Syncing Files from the PV

To recover files from the Persistent Volume create a bash script called krsync as described by Karl Bunch on ServerFault:

krsync
#!/bin/bash

if [ -z "$KRSYNC_STARTED" ]; then
    export KRSYNC_STARTED=true
    exec rsync --blocking-io --rsh "$0" $@
fi

# Running as --rsh
namespace=''
pod=$1
shift

# If use uses pod@namespace rsync passes as: {us} -l pod namespace ...
if [ "X$pod" = "X-l" ]; then
    pod=$1
    shift
    namespace="-n $1"
    shift
fi

exec kubectl $namespace exec -i $pod -- "$@"

Make the script executable and run it like you normally would rsync:

krsync -av --progress --stats src-dir/ pod:/dest-dir

Or with a namespace as Karl illustrates:

krsync -av --progress --stats src-dir/ pod@namespace:/dest-dir

Above examples from Karl are for uploading. To move data in the reverse direction, flip the order of src-dir and dest-dir. To use krsync with the data access Pod created in the last section shell into the Pod with sh, install rsync and begin your transfer:

Using krsync allows you to copy large files, or hundreds of thousands of small ones, to and from a Persistent Volume in Kubernetes.
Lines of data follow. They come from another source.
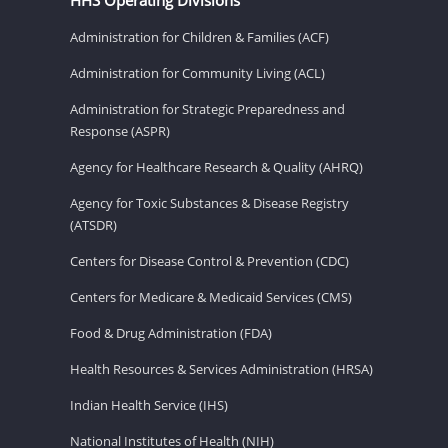
Administration for Children & Families (ACF)
Administration for Community Living (ACL)
Administration for Strategic Preparedness and
Response (ASPR)
Agency for Healthcare Research & Quality (AHRQ)
Agency for Toxic Substances & Disease Registry
(ATSDR)
Centers for Disease Control & Prevention (CDC)
Centers for Medicare & Medicaid Services (CMS)
Food & Drug Administration (FDA)
Health Resources & Services Administration (HRSA)
Indian Health Service (IHS)
National Institutes of Health (NIH)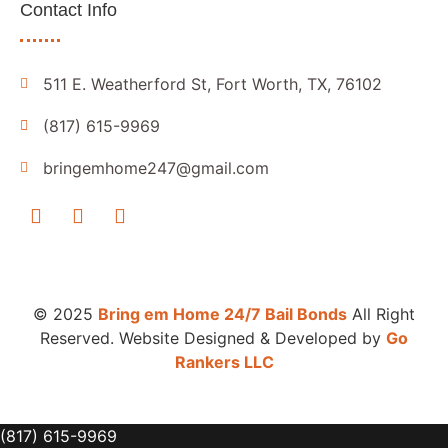
Contact Info
511 E. Weatherford St, Fort Worth, TX, 76102
(817) 615-9969
bringemhome247@gmail.com
© 2025
Bring em Home 24/7 Bail Bonds
All Right
Reserved. Website Designed & Developed by
Go
Rankers LLC
(817) 615-9969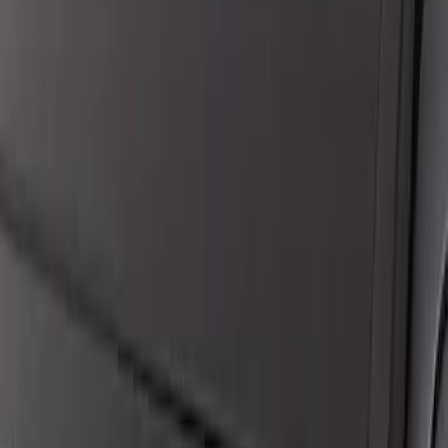
Maverick 2022-2024 Headlamp Kit -
Smoked Lens
SKU
:
M13008MVH
Mustang 2018-2023 Coyote 5.0L Manual
Transmission Control Pack
SKU
:
M6017M50B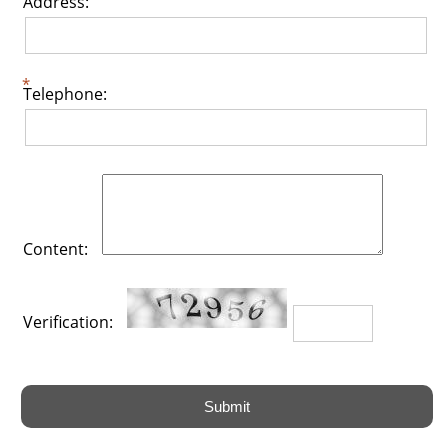
Address:
Telephone:
Content:
Verification: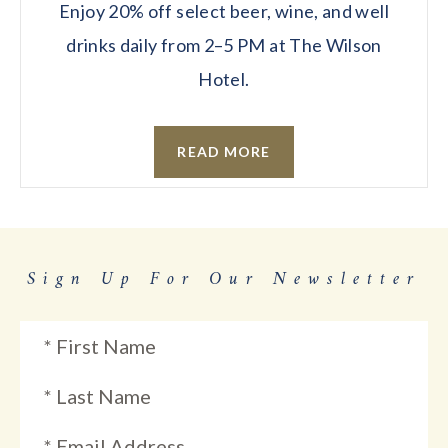
Enjoy 20% off select beer, wine, and well
drinks daily from 2–5 PM at The Wilson
Hotel.
READ MORE
Sign Up For Our Newsletter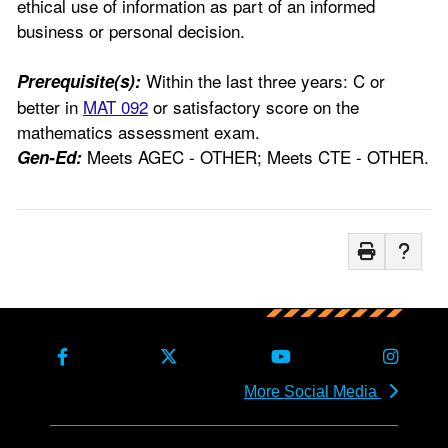
ethical use of information as part of an informed
business or personal decision.
Within the last three years: C or
Prerequisite(s):
better in
MAT 092
or satisfactory score on the
mathematics assessment exam.
Meets AGEC - OTHER; Meets CTE - OTHER.
Gen-Ed:
More Social Media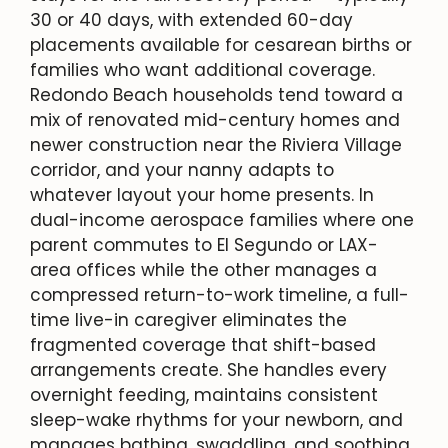
30 or 40 days, with extended 60-day
placements available for cesarean births or
families who want additional coverage.
Redondo Beach households tend toward a
mix of renovated mid-century homes and
newer construction near the Riviera Village
corridor, and your nanny adapts to
whatever layout your home presents. In
dual-income aerospace families where one
parent commutes to El Segundo or LAX-
area offices while the other manages a
compressed return-to-work timeline, a full-
time live-in caregiver eliminates the
fragmented coverage that shift-based
arrangements create. She handles every
overnight feeding, maintains consistent
sleep-wake rhythms for your newborn, and
manages bathing, swaddling, and soothing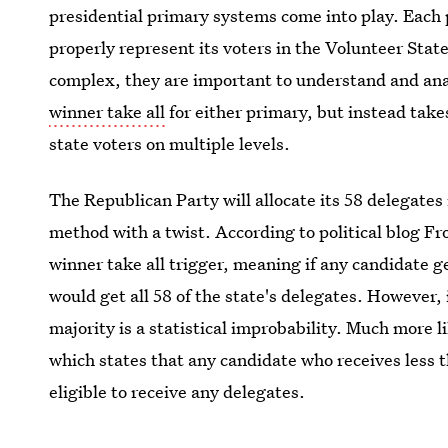
presidential primary systems come into play. Each p
properly represent its voters in the Volunteer Stat
complex, they are important to understand and anal
winner take all
for either primary, but instead take
state voters on multiple levels.
The Republican Party will allocate its 58 delegates
method with a twist. According to political blog Fr
winner take all trigger, meaning if any candidate ge
would get all 58 of the state's delegates. However,
majority is a statistical improbability. Much more li
which states that any candidate who receives less t
eligible to receive any delegates.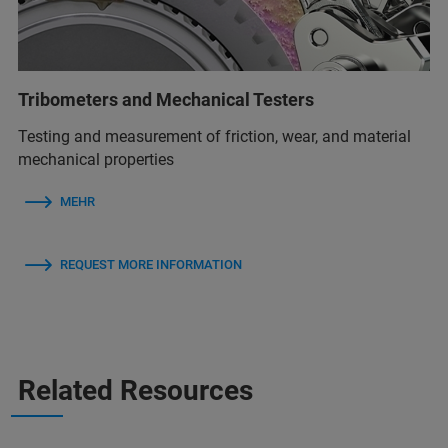
Tribometers and Mechanical Testers
Testing and measurement of friction, wear, and material
mechanical properties
MEHR
REQUEST MORE INFORMATION
Related Resources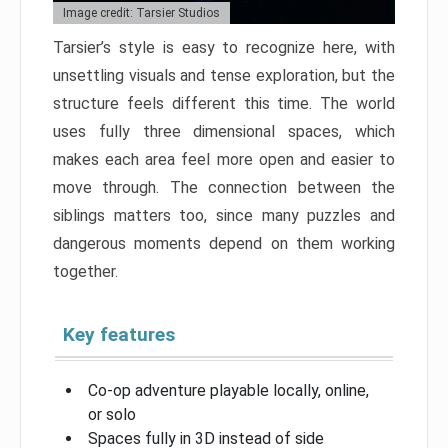
Image credit: Tarsier Studios
Tarsier’s style is easy to recognize here, with
unsettling visuals and tense exploration, but the
structure feels different this time. The world
uses fully three dimensional spaces, which
makes each area feel more open and easier to
move through. The connection between the
siblings matters too, since many puzzles and
dangerous moments depend on them working
together.
Key features
Co-op adventure playable locally, online,
or solo
Spaces fully in 3D instead of side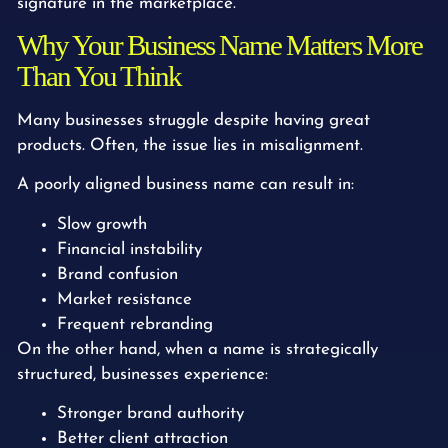
signature in the marketplace.
Why Your Business Name Matters More
Than You Think
Many businesses struggle despite having great
products. Often, the issue lies in misalignment.
A poorly aligned business name can result in:
Slow growth
Financial instability
Brand confusion
Market resistance
Frequent rebranding
On the other hand, when a name is strategically
structured, businesses experience:
Stronger brand authority
Better client attraction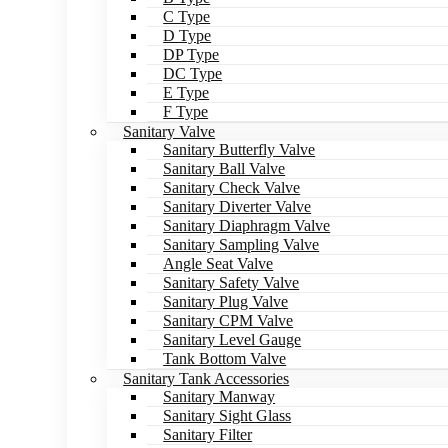
C Type
D Type
DP Type
DC Type
E Type
F Type
Sanitary Valve
Sanitary Butterfly Valve
Sanitary Ball Valve
Sanitary Check Valve
Sanitary Diverter Valve
Sanitary Diaphragm Valve
Sanitary Sampling Valve
Angle Seat Valve
Sanitary Safety Valve
Sanitary Plug Valve
Sanitary CPM Valve
Sanitary Level Gauge
Tank Bottom Valve
Sanitary Tank Accessories
Sanitary Manway
Sanitary Sight Glass
Sanitary Filter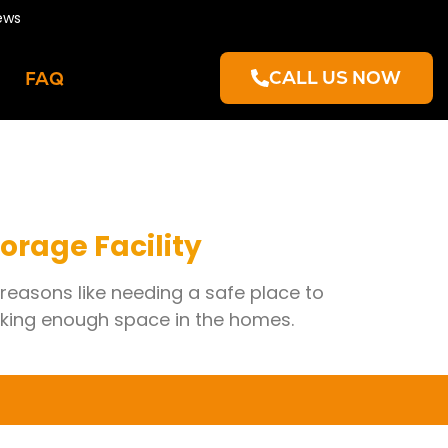
ews
CALL US NOW
FAQ
torage Facility
 reasons like needing a safe place to
cking enough space in the homes.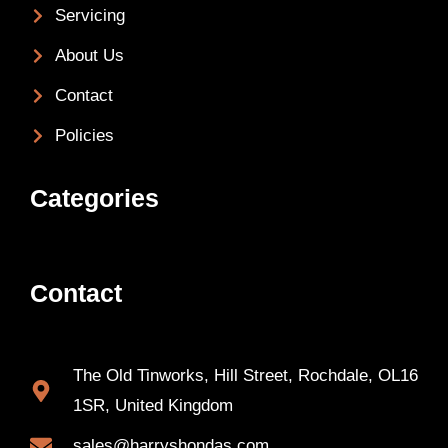
Servicing
About Us
Contact
Policies
Categories
Contact
The Old Tinworks, Hill Street, Rochdale, OL16
1SR, United Kingdom
sales@harryshondas.com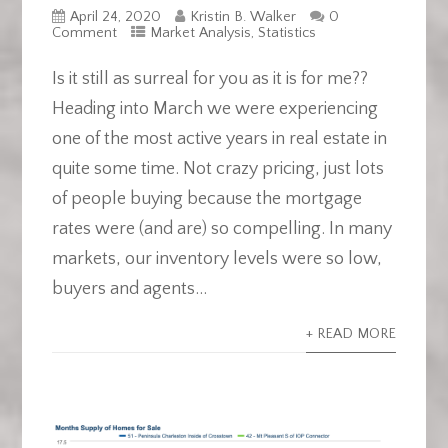
April 24, 2020
Kristin B. Walker
0
Comment
Market Analysis
,
Statistics
Is it still as surreal for you as it is for me??
Heading into March we were experiencing
one of the most active years in real estate in
quite some time. Not crazy pricing, just lots
of people buying because the mortgage
rates were (and are) so compelling. In many
markets, our inventory levels were so low,
buyers and agents...
+ READ MORE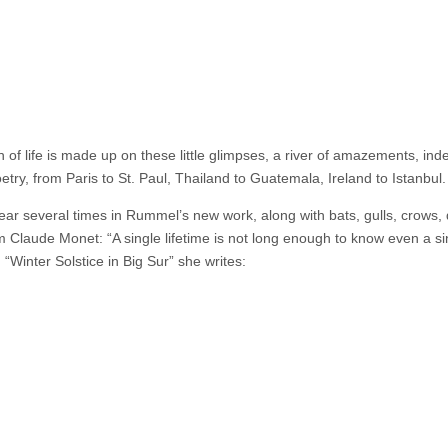
 of life is made up on these little glimpses, a river of amazements, ind
try, from Paris to St. Paul, Thailand to Guatemala, Ireland to Istanbul.
pear several times in Rummel’s new work, along with bats, gulls, crows, 
m Claude Monet: “A single lifetime is not long enough to know even a si
Winter Solstice in Big Sur” she writes: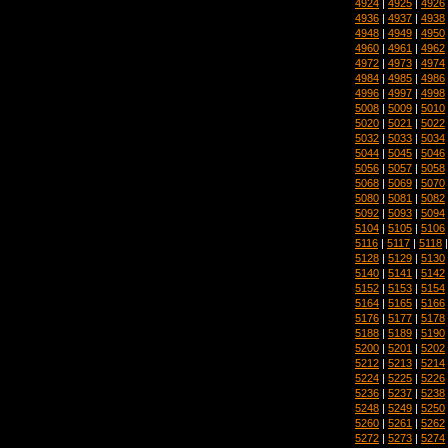
4924
|
4925
|
4926
4936
|
4937
|
4938
4948
|
4949
|
4950
4960
|
4961
|
4962
4972
|
4973
|
4974
4984
|
4985
|
4986
4996
|
4997
|
4998
5008
|
5009
|
5010
5020
|
5021
|
5022
5032
|
5033
|
5034
5044
|
5045
|
5046
5056
|
5057
|
5058
5068
|
5069
|
5070
5080
|
5081
|
5082
5092
|
5093
|
5094
5104
|
5105
|
5106
5116
|
5117
|
5118
5128
|
5129
|
5130
5140
|
5141
|
5142
5152
|
5153
|
5154
5164
|
5165
|
5166
5176
|
5177
|
5178
5188
|
5189
|
5190
5200
|
5201
|
5202
5212
|
5213
|
5214
5224
|
5225
|
5226
5236
|
5237
|
5238
5248
|
5249
|
5250
5260
|
5261
|
5262
5272
|
5273
|
5274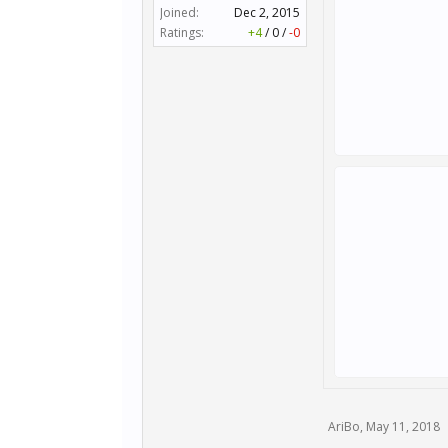
Joined:
Dec 2, 2015
Ratings:
+4
/
0
/
-0
AriBo
,
May 11, 2018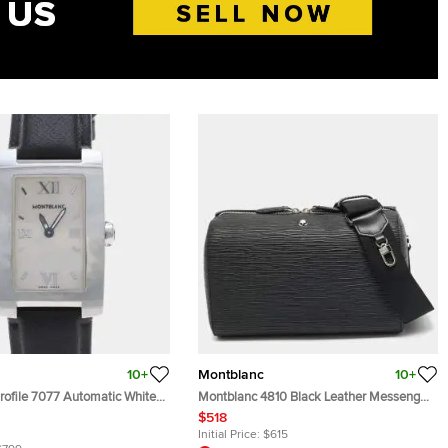
10+
Montblanc
10+
rofile 7077 Automatic White
Montblanc 4810 Black Leather Messenger
teel Men's Wristwatch 35mm
Bag
$518
Initial Price:
$615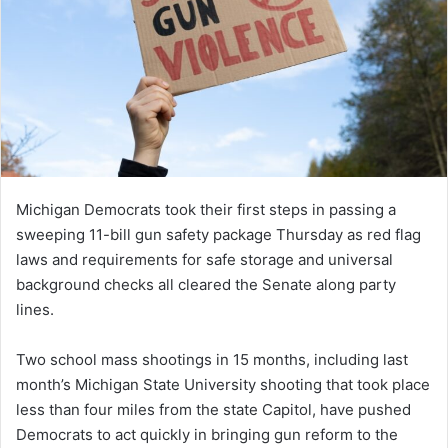
Michigan Democrats took their first steps in passing a
sweeping 11-bill gun safety package Thursday as red flag
laws and requirements for safe storage and universal
background checks all cleared the Senate along party
lines.
Two school mass shootings in 15 months, including last
month’s Michigan State University shooting that took place
less than four miles from the state Capitol, have pushed
Democrats to act quickly in bringing gun reform to the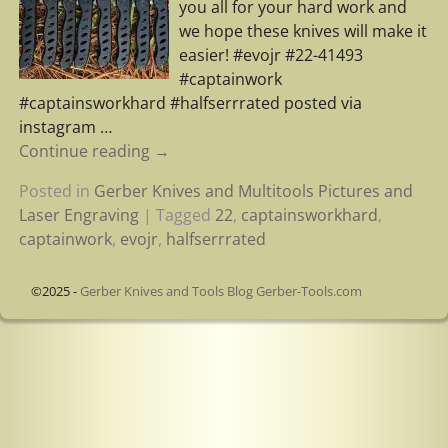
you all for your hard work and
we hope these knives will make it
easier! #evojr #22-41493
#captainwork
#captainsworkhard #halfserrrated posted via
instagram
…
Continue reading →
Posted in
Gerber Knives and Multitools Pictures and
Laser Engraving
|
Tagged
22
,
captainsworkhard
,
captainwork
,
evojr
,
halfserrrated
©2025 -
Gerber Knives and Tools Blog Gerber-Tools.com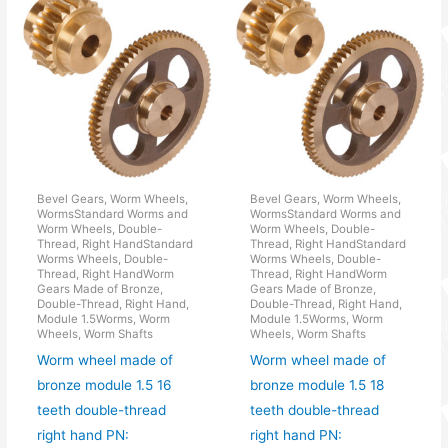
Bevel Gears, Worm Wheels,
Bevel Gears, Worm Wheels,
WormsStandard Worms and
WormsStandard Worms and
Worm Wheels, Double-
Worm Wheels, Double-
Thread, Right HandStandard
Thread, Right HandStandard
Worms Wheels, Double-
Worms Wheels, Double-
Thread, Right HandWorm
Thread, Right HandWorm
Gears Made of Bronze,
Gears Made of Bronze,
Double-Thread, Right Hand,
Double-Thread, Right Hand,
Module 1.5Worms, Worm
Module 1.5Worms, Worm
Wheels, Worm Shafts
Wheels, Worm Shafts
Worm wheel made of
Worm wheel made of
bronze module 1.5 16
bronze module 1.5 18
teeth double-thread
teeth double-thread
right hand PN:
right hand PN: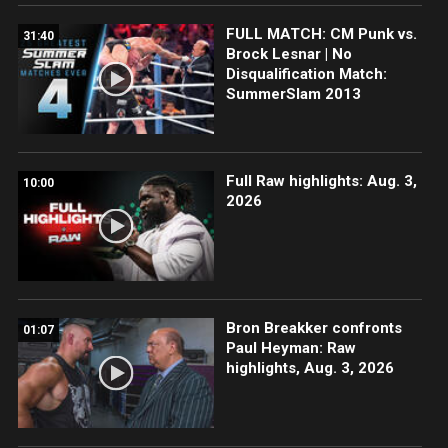
FULL MATCH: CM Punk vs.
31:40
Brock Lesnar | No
Disqualification Match:
SummerSlam 2013
Full Raw highlights: Aug. 3,
10:00
2026
Bron Breakker confronts
01:07
Paul Heyman: Raw
highlights, Aug. 3, 2026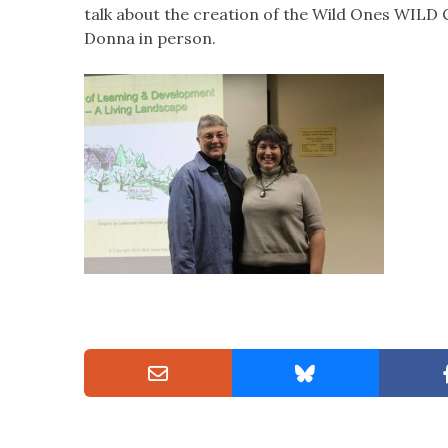
talk about the creation of the Wild Ones WILD C
Donna in person.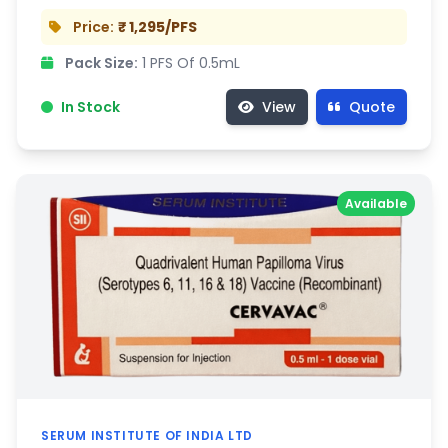
Price:
₹ 1,295/PFS
Pack Size:
1 PFS Of 0.5mL
In Stock
View
Quote
Available
SERUM INSTITUTE OF INDIA LTD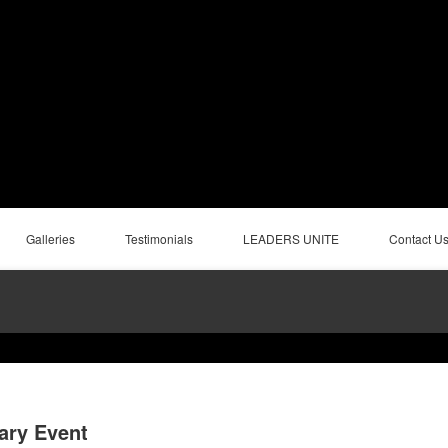
Galleries
Testimonials
LEADERS UNITE
Contact U
ary Event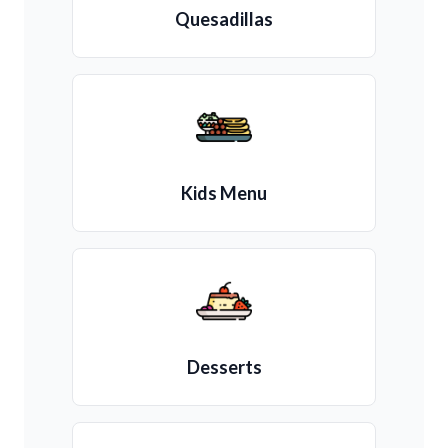
Quesadillas
Kids Menu
Desserts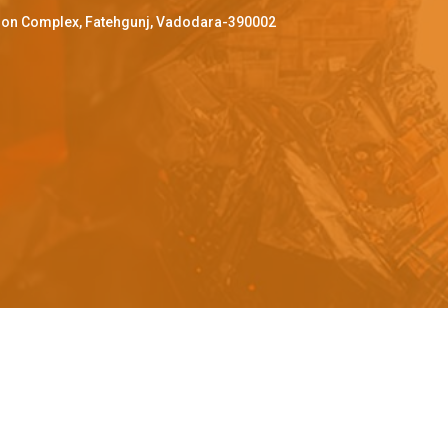
ffron Complex, Fatehgunj, Vadodara-390002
In addition, and unlike kubectl cp, you get progress indication, the ability to resume transfers and will not suffer from this 4 year-old issue in Kubernetes individuals continue to struggle with.

Losing data is never enjoyable especially when it can be avoided. Hopefully this will help someone as much as it helped me. And if it did, please share.

Bonus: Uploading Files

If you use krsync to upload files, reverse the order of the src-dir and dest-dir in described in the last section. Once the files are uploaded make sure you adjust the permissions as needed after shelling into the dataaccess container:

kubectl exec -n wordpress -it dataaccess-wp-content -- sh

Changing file ownership to xfs user:

chown -R 33:33 /data/uploads

If you don’t adjust file permissions, you may have issues accessing any files uploaded due to permissions errors from within other Pods in your cluster.

pvc not found error
Modifying file permissions from dataaccess after upload.